[INSTRUCTIONS FOR THE TASK]
Would you please transcribe the data in full and exactly, excluding images?
BEGIN
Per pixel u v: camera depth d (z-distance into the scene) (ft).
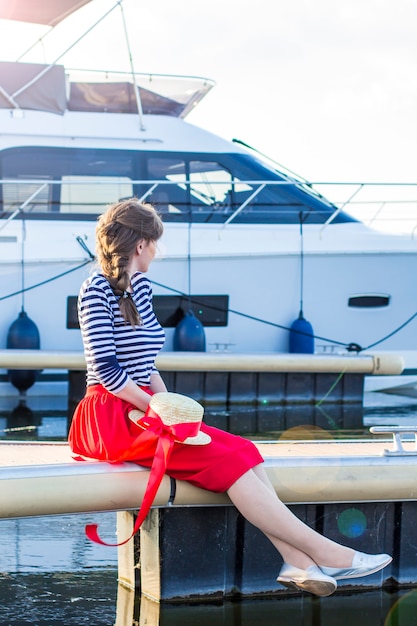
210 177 30.78
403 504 12.78
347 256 30.83
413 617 11.71
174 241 29.53
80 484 11.23
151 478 10.64
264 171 31.19
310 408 28.55
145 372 11.16
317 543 10.66
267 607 12.03
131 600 12.00
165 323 29.60
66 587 12.37
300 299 30.53
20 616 11.22
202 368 28.27
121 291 11.03
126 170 30.09
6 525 15.57
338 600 12.30
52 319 28.78
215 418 26.04
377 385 32.65
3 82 29.71
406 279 31.35
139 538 12.30
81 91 30.83
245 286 30.12
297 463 12.19
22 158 29.32
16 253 28.45
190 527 12.02
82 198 29.63
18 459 13.12
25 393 29.55
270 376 29.35
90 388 11.58
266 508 10.73
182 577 12.00
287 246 30.32
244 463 10.90
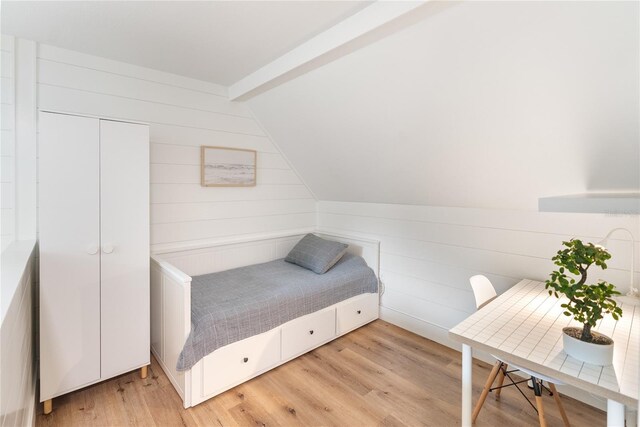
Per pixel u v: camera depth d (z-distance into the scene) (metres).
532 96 1.62
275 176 3.51
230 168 3.08
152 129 2.61
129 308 2.12
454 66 1.71
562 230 2.11
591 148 1.67
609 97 1.43
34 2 1.66
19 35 2.01
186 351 1.85
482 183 2.29
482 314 1.64
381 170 2.82
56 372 1.86
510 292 1.97
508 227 2.36
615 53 1.29
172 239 2.76
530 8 1.32
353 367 2.40
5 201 2.04
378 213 3.27
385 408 1.96
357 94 2.26
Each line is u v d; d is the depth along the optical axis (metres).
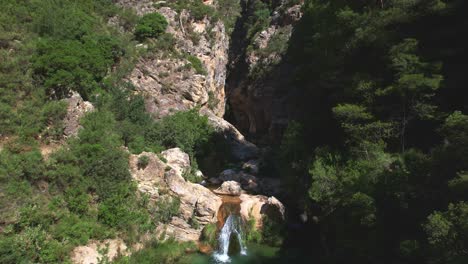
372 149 19.16
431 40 19.78
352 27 23.67
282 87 50.25
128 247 19.38
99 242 18.81
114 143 23.44
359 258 17.03
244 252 22.30
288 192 27.89
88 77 27.69
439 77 17.34
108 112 27.36
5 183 17.94
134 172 23.16
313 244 23.05
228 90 62.53
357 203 15.96
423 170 15.09
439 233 11.94
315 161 21.56
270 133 48.53
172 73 39.16
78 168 20.50
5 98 21.42
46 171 19.50
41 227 17.31
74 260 17.22
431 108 17.89
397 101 19.81
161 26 40.22
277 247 22.95
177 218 22.81
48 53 25.00
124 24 39.91
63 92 24.58
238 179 33.00
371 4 24.84
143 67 36.84
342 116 20.33
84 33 31.56
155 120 34.75
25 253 15.88
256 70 55.25
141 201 21.84
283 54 52.06
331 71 23.66
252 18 64.00
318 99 27.25
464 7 18.34
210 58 46.62
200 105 41.81
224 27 55.50
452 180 12.44
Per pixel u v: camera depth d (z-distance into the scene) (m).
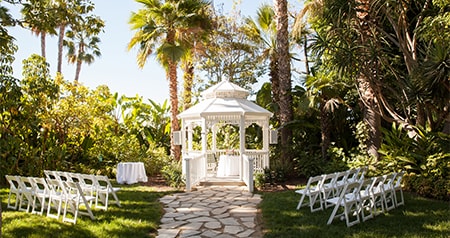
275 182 11.68
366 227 6.18
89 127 13.73
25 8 6.48
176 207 8.22
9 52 9.27
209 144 16.28
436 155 8.91
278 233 6.02
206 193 10.02
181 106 18.89
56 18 6.80
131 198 9.02
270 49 17.53
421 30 8.97
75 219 6.50
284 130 13.98
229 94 12.46
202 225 6.68
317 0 10.98
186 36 15.66
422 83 8.53
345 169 11.48
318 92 12.73
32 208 7.45
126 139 15.16
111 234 5.97
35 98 11.82
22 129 11.63
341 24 9.84
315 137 15.16
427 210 7.20
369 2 9.94
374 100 11.13
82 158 14.06
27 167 11.40
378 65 10.38
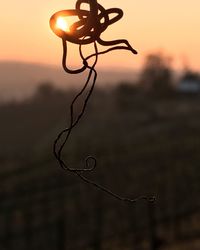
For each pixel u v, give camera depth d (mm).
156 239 20047
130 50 2166
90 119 91312
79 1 2121
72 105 2211
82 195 27781
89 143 65375
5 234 21688
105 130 80812
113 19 2158
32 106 114312
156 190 29594
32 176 39844
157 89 116812
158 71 120000
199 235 21656
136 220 22594
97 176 34094
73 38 2123
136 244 21297
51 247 20125
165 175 33688
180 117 88188
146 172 35750
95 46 2154
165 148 48594
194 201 25719
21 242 21031
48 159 48281
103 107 102438
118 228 22766
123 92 113375
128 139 69312
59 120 102938
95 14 2133
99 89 120250
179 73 129625
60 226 17391
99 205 25344
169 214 23656
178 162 38969
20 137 91562
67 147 61406
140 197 2422
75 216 24891
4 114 108125
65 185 31031
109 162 39750
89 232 22828
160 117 88938
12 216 24922
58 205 27250
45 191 32562
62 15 2090
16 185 36719
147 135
END
[EXERCISE ANSWER]
Per pixel u v: camera depth d (z-distance into the scene) (ft).
210 177 30.78
403 504 12.78
347 256 30.83
413 617 11.71
174 241 29.53
80 484 11.23
151 478 10.64
264 171 31.19
310 408 28.55
145 372 11.16
317 543 10.66
267 607 12.03
131 600 12.00
165 323 29.60
66 587 12.37
300 299 30.53
20 616 11.22
202 368 28.27
121 291 11.03
126 170 30.09
6 525 15.57
338 600 12.30
52 319 28.78
215 418 26.04
377 385 32.65
3 82 29.71
406 279 31.35
139 538 12.30
81 91 30.83
245 286 30.12
297 463 12.19
22 158 29.32
16 253 28.45
190 527 12.02
82 198 29.63
18 459 13.12
25 393 29.55
270 376 29.35
90 388 11.58
266 508 10.73
182 577 12.00
287 246 30.32
244 463 10.90
Per pixel u v: camera depth d (z-distance into the scene) (metres).
532 96 1.62
275 176 3.51
230 168 3.08
152 129 2.61
129 308 2.12
454 66 1.71
562 230 2.11
591 148 1.67
609 97 1.43
34 2 1.66
19 35 2.01
186 351 1.85
482 183 2.29
482 314 1.64
381 170 2.82
56 372 1.86
510 292 1.97
508 227 2.36
615 53 1.29
172 239 2.76
530 8 1.32
353 367 2.40
5 201 2.04
378 213 3.27
385 408 1.96
357 94 2.26
Each line is u v d; d is the depth along the optical axis (metres).
372 149 19.16
431 40 19.78
352 27 23.67
282 87 50.25
128 247 19.38
99 242 18.81
114 143 23.44
359 258 17.03
244 252 22.30
288 192 27.89
88 77 27.69
439 77 17.34
108 112 27.36
5 183 17.94
134 172 23.16
313 244 23.05
228 90 62.53
357 203 15.96
423 170 15.09
439 233 11.94
315 161 21.56
270 133 48.53
172 73 39.16
78 168 20.50
5 98 21.42
46 171 19.50
41 227 17.31
74 260 17.22
431 108 17.89
397 101 19.81
161 26 40.22
277 247 22.95
177 218 22.81
48 53 25.00
124 24 39.91
63 92 24.58
238 179 33.00
371 4 24.84
143 67 36.84
342 116 20.33
84 33 31.56
155 120 34.75
25 253 15.88
256 70 55.25
141 201 21.84
283 54 52.06
331 71 23.66
252 18 64.00
318 99 27.25
464 7 18.34
210 58 46.62
200 105 41.81
224 27 55.50
452 180 12.44
Per pixel u v: camera depth d (z-distance into the scene) (m).
275 182 11.68
366 227 6.18
89 127 13.73
25 8 6.48
176 207 8.22
9 52 9.27
209 144 16.28
436 155 8.91
278 233 6.02
206 193 10.02
181 106 18.89
56 18 6.80
131 198 9.02
270 49 17.53
421 30 8.97
75 219 6.50
284 130 13.98
229 94 12.46
202 225 6.68
317 0 10.98
186 36 15.66
422 83 8.53
345 169 11.48
318 92 12.73
32 208 7.45
126 139 15.16
111 234 5.97
35 98 11.82
22 129 11.63
341 24 9.84
315 137 15.16
427 210 7.20
369 2 9.94
374 100 11.13
82 158 14.06
27 167 11.40
378 65 10.38
For each pixel u v, give camera depth d (mm).
156 239 20047
130 50 2166
90 119 91312
79 1 2121
72 105 2211
82 195 27781
89 143 65375
5 234 21688
105 130 80812
113 19 2158
32 106 114312
156 190 29594
32 176 39844
157 89 116812
158 71 120000
199 235 21656
136 220 22594
97 176 34094
73 38 2123
136 244 21297
51 247 20125
165 175 33688
180 117 88188
146 172 35750
95 46 2154
165 148 48594
194 201 25719
21 242 21031
48 159 48281
103 107 102438
118 228 22766
123 92 113375
128 139 69312
59 120 102938
95 14 2133
99 89 120250
179 73 129625
60 226 17391
99 205 25344
169 214 23656
178 162 38969
20 137 91562
67 147 61406
140 197 2422
75 216 24891
4 114 108125
65 185 31031
109 162 39750
89 232 22828
160 117 88938
12 216 24922
58 205 27250
45 191 32562
62 15 2090
16 185 36719
147 135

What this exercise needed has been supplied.